Standing on a street corner in a south Tower District neighborhood, Arias pointed to a patchwork of sporadically-poured asphalt as evidence of a need to shift the city’s priorities to align with the mantra, pitched by himself and colleagues, to “Rebuild Fresno.”
“We approved funds to repave all of these streets,” Arias said pointing to a narrow strip of Dudley Avenue that was freshly repaved, then moving toward the cracked Wilson Ave. “But the City said it would only be able to repave the small streets, not these bigger ones.”
Cracks in the sidewalks in these neighborhoods, Arias noted, often are so gaping that grass and weed are able to grow through them, prompting neighbors to clear the roads with weedwackers.
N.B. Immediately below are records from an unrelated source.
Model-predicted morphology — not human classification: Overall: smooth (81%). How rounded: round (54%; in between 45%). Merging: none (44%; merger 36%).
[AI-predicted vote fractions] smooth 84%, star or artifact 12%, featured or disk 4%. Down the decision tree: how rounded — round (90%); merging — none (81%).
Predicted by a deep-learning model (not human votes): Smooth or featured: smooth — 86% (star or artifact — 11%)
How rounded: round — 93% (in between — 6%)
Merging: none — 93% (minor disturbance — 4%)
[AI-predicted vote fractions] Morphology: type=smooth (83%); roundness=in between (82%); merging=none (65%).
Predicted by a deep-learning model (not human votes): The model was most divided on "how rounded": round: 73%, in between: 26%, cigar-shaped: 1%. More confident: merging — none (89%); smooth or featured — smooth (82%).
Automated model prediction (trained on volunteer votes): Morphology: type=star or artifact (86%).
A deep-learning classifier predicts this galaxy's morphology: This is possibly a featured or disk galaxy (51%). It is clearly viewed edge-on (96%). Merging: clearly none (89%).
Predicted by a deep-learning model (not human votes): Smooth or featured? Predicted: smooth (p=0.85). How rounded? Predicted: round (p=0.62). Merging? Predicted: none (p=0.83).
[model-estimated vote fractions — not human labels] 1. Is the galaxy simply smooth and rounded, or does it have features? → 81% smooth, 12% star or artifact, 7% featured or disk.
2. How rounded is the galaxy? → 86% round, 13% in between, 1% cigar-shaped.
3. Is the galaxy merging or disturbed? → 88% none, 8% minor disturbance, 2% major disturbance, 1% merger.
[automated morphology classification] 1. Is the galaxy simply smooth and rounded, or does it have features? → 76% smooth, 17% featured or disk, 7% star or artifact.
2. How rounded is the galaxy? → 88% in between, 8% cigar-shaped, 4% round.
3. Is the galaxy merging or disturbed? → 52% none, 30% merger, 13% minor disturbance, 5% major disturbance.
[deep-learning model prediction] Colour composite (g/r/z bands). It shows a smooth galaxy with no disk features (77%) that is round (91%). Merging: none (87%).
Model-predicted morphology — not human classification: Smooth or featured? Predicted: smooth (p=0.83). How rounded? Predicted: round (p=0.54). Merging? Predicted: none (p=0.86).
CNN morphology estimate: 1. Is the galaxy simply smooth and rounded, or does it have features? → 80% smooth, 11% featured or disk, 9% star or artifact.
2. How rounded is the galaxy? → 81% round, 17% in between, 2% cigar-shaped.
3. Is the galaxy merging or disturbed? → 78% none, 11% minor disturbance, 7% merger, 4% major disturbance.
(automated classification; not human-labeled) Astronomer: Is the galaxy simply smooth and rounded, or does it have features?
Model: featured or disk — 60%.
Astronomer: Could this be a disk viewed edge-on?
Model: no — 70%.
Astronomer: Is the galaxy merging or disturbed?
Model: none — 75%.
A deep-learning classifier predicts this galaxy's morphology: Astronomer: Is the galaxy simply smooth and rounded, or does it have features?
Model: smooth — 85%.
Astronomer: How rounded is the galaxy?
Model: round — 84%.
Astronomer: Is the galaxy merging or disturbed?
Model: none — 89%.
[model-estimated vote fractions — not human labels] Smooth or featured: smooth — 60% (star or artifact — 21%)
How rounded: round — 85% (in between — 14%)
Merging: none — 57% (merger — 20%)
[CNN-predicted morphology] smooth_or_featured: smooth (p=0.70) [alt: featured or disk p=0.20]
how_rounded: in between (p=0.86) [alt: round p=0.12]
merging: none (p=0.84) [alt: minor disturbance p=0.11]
With Fresno lawmakers set to begin hashing out more than $1 billion in expenditures for the next fiscal year, Arias said it was his priority to get a holistic road repair and sidewalk proposal approved.
He pointed to a blown-up copy of a 1912 edition of The Fresno Republican featuring an advertisement for homes in the neighborhood that includes a list of amenities, including “Cement Curbs and Sidewalks.”
The poster sat alongside a stretch of Dudley Ave. with no curb or sidewalk.
Rebuild Fresno, initially pitched as a five-year strategic spending plan by Arias, Fresno City Council President Luis Chavez, and Councilman Nelson Esparza, sought to martial the sales tax revenues, $177 million in American Rescue Plan funds, an untold millions in parks tax revenues to address unmet needs from the past 25 years.
The plan, as proposed by the three lawmakers, hones in on four priorities: neighborhood revitalization, affordable housing, road improvements, and public safety.
A push on housing development
Arias also unveiled a proposal to spend $5 million to incentivize housing development in Fresno’s in-fill, with much of it located in the city’s central corridors.
The proposal seeks to provide economic incentives to developers to build in the city’s urban core along with waiving developer impact fees for urban-centric housing projects smaller than 5 acres.
It also includes a partial reimbursement program for so-called “off-site improvements,” such as the installation or improvement of curbs, gutters, and gutters.